§ Action item
The records below are to be repeated exactly, minus any pictures.

[[ Data for processing open ]]

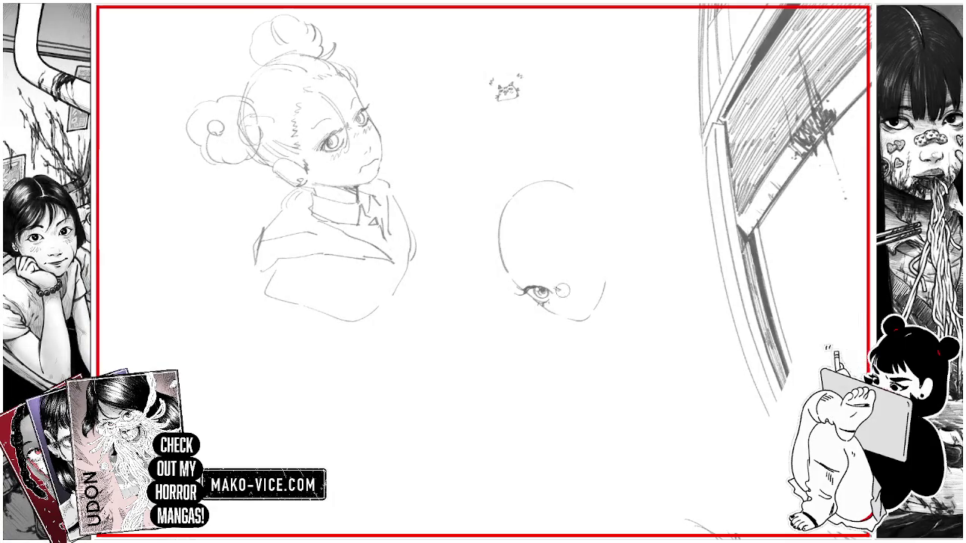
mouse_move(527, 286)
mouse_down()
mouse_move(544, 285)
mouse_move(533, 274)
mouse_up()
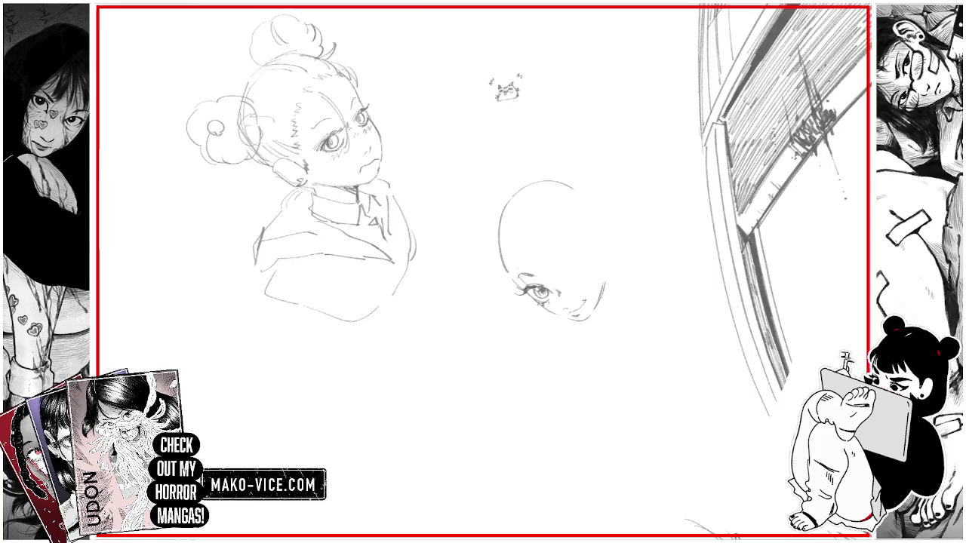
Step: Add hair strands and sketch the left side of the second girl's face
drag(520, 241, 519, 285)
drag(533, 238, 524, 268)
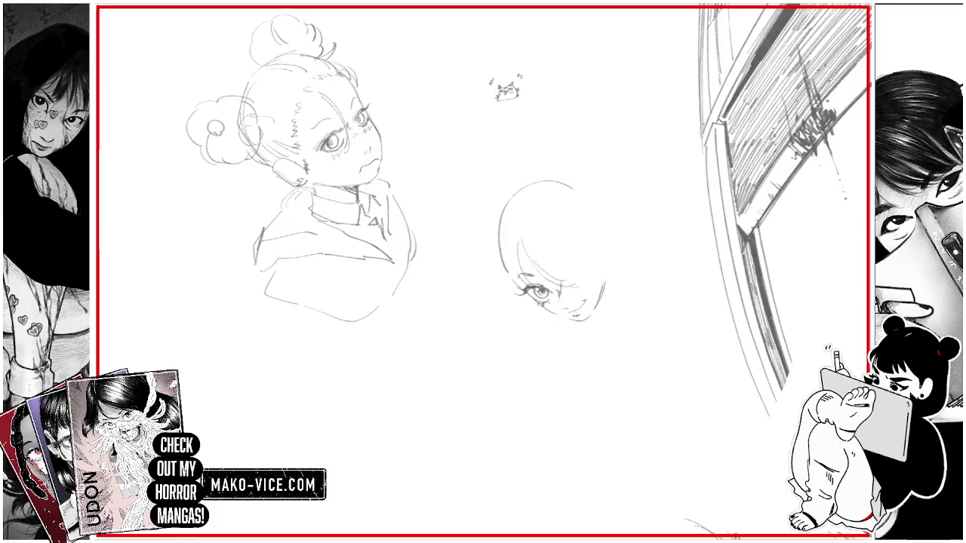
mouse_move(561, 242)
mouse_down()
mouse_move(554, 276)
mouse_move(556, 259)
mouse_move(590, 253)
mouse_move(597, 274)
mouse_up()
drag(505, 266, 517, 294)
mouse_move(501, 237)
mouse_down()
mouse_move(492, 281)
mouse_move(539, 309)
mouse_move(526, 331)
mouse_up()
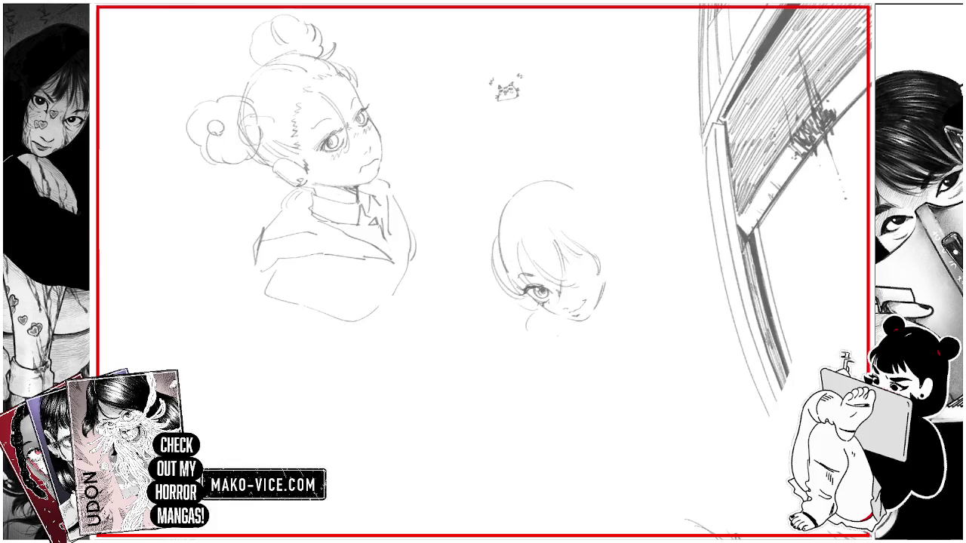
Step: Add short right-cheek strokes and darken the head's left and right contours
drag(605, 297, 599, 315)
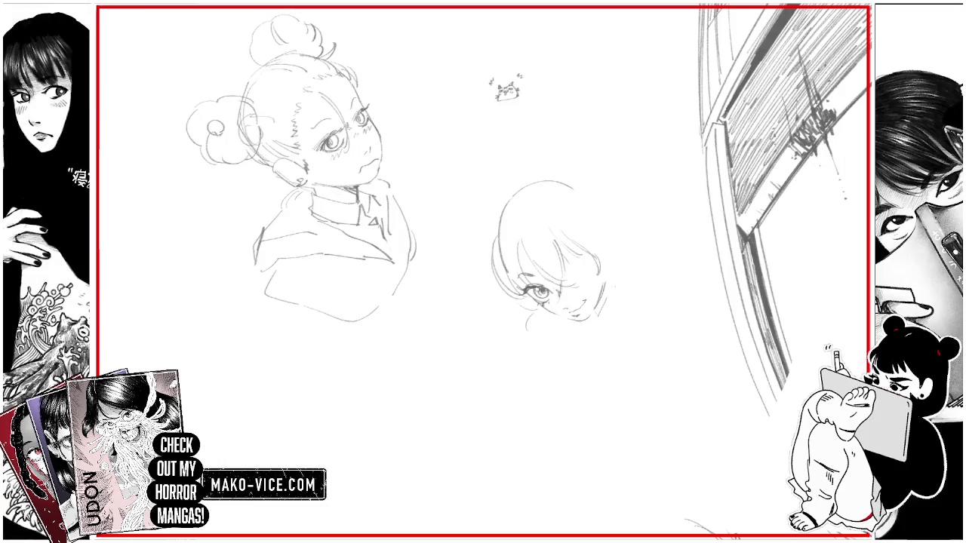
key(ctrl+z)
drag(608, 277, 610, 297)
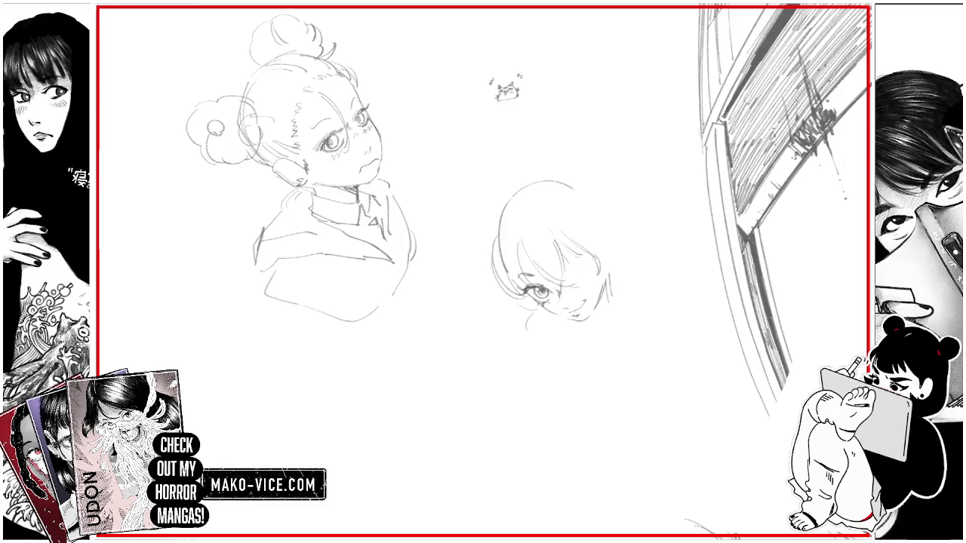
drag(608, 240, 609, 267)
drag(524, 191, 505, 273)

[[ Data for processing closed ]]

§ Solution
mouse_move(527, 286)
mouse_down()
mouse_move(544, 285)
mouse_move(533, 274)
mouse_up()
Step: Add hair strands and sketch the left side of the second girl's face
drag(520, 241, 519, 285)
drag(533, 238, 524, 268)
mouse_move(561, 242)
mouse_down()
mouse_move(554, 276)
mouse_move(556, 259)
mouse_move(590, 253)
mouse_move(597, 274)
mouse_up()
drag(505, 266, 517, 294)
mouse_move(501, 237)
mouse_down()
mouse_move(492, 281)
mouse_move(539, 309)
mouse_move(526, 331)
mouse_up()
Step: Add short right-cheek strokes and darken the head's left and right contours
drag(605, 297, 599, 315)
key(ctrl+z)
drag(608, 277, 610, 297)
drag(608, 240, 609, 267)
drag(524, 191, 505, 273)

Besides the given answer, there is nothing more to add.